Work to complete: Find every line below where the word "Автоцентр" occurs. Then say how many there are, giving only the number.

Entries shown:
· · · ·
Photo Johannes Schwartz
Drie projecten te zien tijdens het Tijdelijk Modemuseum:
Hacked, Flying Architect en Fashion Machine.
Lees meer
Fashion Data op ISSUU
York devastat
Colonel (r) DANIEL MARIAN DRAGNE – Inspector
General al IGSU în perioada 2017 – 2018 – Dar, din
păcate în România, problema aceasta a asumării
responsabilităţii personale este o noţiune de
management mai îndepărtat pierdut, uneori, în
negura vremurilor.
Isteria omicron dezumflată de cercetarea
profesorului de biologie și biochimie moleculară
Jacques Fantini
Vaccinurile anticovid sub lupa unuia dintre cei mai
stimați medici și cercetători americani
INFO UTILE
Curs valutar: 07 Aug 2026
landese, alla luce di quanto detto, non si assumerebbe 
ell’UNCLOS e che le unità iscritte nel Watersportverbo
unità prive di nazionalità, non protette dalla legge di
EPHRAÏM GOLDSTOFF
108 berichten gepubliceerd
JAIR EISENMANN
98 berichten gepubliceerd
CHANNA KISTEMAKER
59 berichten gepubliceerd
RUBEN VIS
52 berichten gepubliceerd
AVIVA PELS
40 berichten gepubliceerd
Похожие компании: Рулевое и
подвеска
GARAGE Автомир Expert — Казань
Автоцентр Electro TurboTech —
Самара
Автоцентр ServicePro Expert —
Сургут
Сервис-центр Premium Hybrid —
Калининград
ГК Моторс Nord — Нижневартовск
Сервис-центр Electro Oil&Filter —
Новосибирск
· · · ·
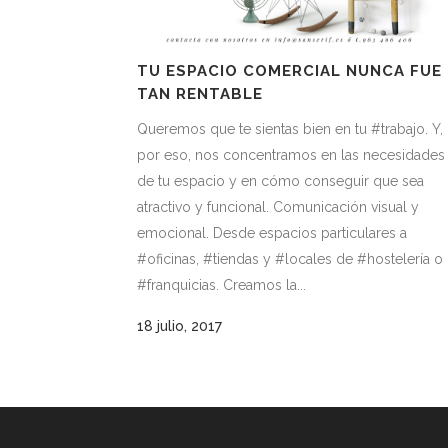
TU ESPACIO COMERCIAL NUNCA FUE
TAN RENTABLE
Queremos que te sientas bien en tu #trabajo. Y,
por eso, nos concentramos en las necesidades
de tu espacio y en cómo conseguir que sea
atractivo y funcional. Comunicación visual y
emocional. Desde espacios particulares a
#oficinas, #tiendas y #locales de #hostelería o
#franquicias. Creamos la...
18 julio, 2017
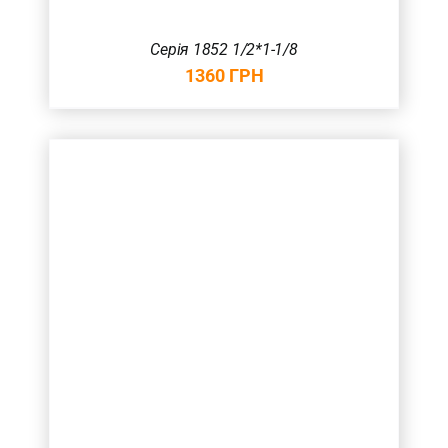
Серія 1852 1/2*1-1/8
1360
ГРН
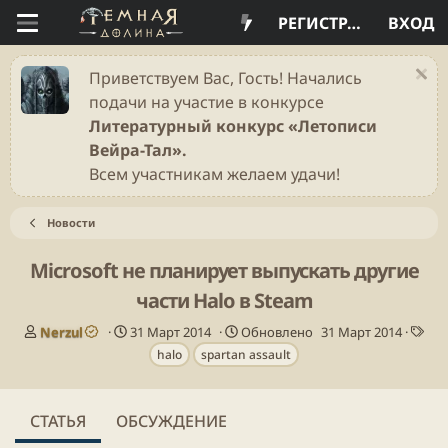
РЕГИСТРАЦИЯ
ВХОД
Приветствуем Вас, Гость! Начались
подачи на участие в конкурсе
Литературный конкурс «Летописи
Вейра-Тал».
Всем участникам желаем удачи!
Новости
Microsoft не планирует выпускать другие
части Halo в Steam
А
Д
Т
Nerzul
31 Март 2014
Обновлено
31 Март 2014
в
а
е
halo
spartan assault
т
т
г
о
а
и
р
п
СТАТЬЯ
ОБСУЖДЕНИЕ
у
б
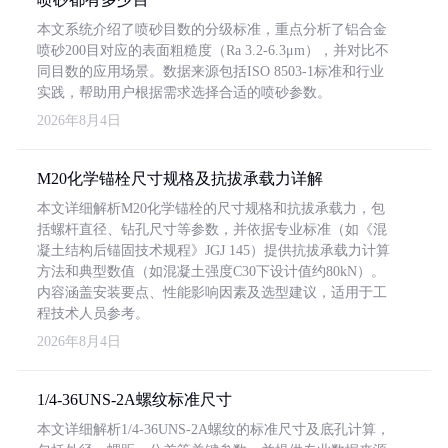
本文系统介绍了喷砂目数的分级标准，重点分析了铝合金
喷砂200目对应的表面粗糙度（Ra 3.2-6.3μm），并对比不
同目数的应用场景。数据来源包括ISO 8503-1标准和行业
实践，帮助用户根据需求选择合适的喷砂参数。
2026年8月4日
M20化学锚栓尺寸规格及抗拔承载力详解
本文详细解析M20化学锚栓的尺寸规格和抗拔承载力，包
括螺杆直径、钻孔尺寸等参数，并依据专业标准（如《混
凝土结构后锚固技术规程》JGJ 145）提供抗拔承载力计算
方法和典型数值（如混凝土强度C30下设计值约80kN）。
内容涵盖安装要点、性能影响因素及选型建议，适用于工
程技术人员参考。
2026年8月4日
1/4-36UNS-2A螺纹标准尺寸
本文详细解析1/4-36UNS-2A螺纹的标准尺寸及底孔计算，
· · · ·
Solved exercise: 2